Oireachtas Joint and Select Committees

Thursday, 2 February 2023

Joint Oireachtas Committee on Housing, Planning and Local Government

General Scheme of the Marine Protected Areas Bill 2023: Discussion (Resumed)

Ms Attracta U? Bhroin:

I thank the Deputy. That is a very insightful question. The issue of hierarchy and consideration arises in multiple areas of the Bill where everything is bunched together in terms of "The Minister shall have regard to", and there is a list including everything. One would expect the United Nations Framework Convention on Climate Change to be in there and it is not. Economic considerations are grouped with legally binding obligations. Exactly the same issue arose in the heads of Bill for the recent update or amendment to the climate Act. One of the things that came out of that pre-legislative scrutiny was for a very strict ordering of things that are legally binding that the Minister must make sure of, and around which the decision-making body or expert group must have very clear binding obligations for delivering and being consistent, versus things that it may just wish to take into consideration. That hierarchy is absolutely there.

I have no doubt that Ms Loughran will want to come in around the completeness of the list here. Apart from the "may", "shall", or "seek" phraseology, there is the wider issue of the binding architecture around this that is missing throughout the Bill. What fundamentally needs to inform it is delivering good environmental status and an ecologically coherent representative network. That should be guiding everything in terms of all the proposals and all of the decisions. The reflections of the expert body is missing throughout. This is why the architecture point in relation to the legal architecture informing the Bill, setting out the relevance of this piece of legislation to the marine strategy framework directive and the spatial planning directive, is absolutely key, in addition to other pieces of legislation such as the Espoo Convention. We need to be conscious not just of our obligations to notify things we are doing but for us to be much more proactive in relation to activities happening in the marine environment that have the potential to damage our networks of MPAs. Those types of things should additionally be reflected in it.

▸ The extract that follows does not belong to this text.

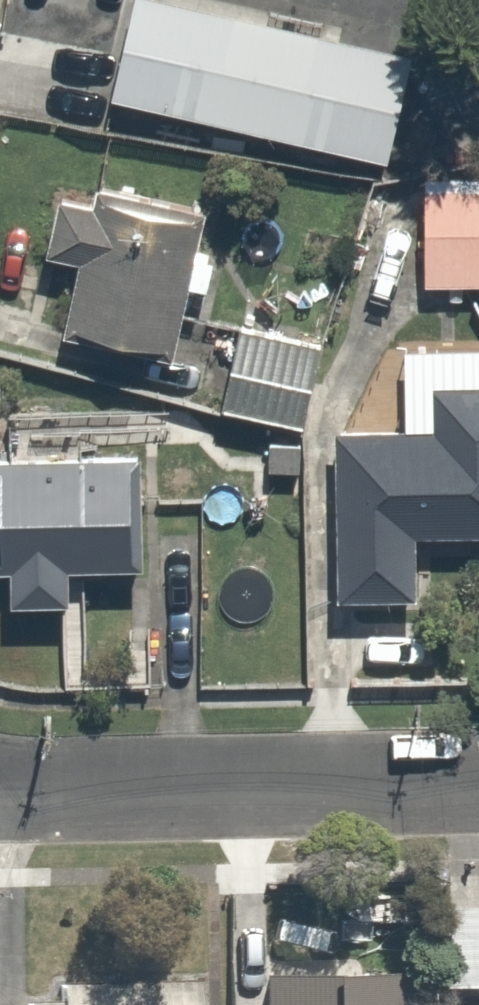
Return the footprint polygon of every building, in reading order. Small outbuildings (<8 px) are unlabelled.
[(416,45),(225,0),(125,0),(101,104),(387,171),(416,45)] [(422,172),(426,289),(478,287),(478,170),(422,172)] [(172,358),(201,215),(56,186),(41,257),(79,265),(64,336),(172,358)] [(335,340),(240,317),(217,417),(312,439),(335,340)] [(328,434),(330,603),(428,602),(427,531),(478,531),(478,385),(417,386),(417,432),(328,434)] [(0,462),(0,578),(9,578),(7,603),(65,607),(68,563),(124,567),(130,471),(0,462)] [(413,983),(345,985),(343,937),(254,940),(257,1004),(414,1004),(413,983)] [(204,978),(60,977),(60,994),(18,994),(18,1004),(204,1004),(204,978)] [(462,990),(462,1004),(478,1004),(478,990),(462,990)]
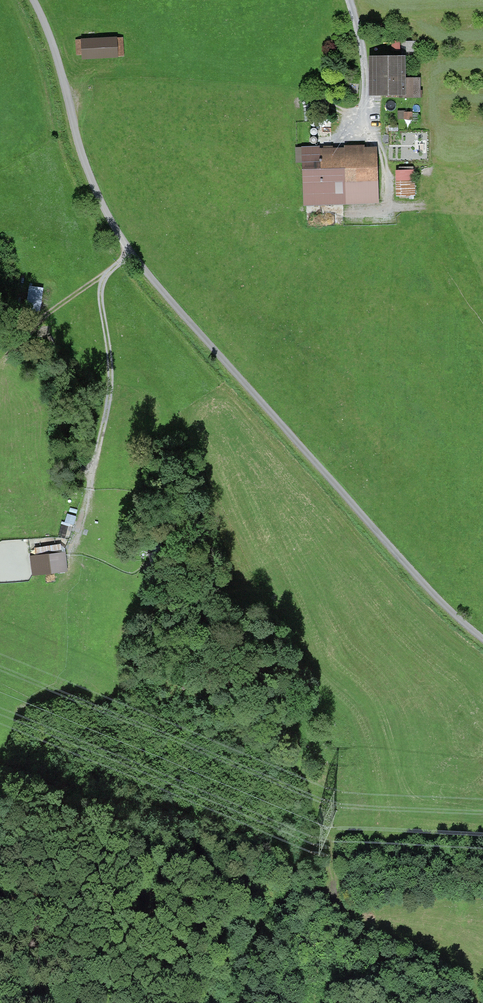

In the context of the Deputy's concerns, I would also highlight that head 7(2) explicitly says "The Minister may request advice from the Expert Body or other specialist body or other person or body as referred to in section 5(1) and section 5(2) in relation to individual proposals for potential Marine Protected Area designations." There has been a lot of talk about the expert body and very welcome consideration in relation to its appropriate composition. The Minister does not necessarily have to ask advice. He or she can decide who to talk to or who not to talk to. There is a huge issue of concern around all of that hierarchy of things, and what expert bodies would actually consider. I will ask Ms Loughran to elaborate.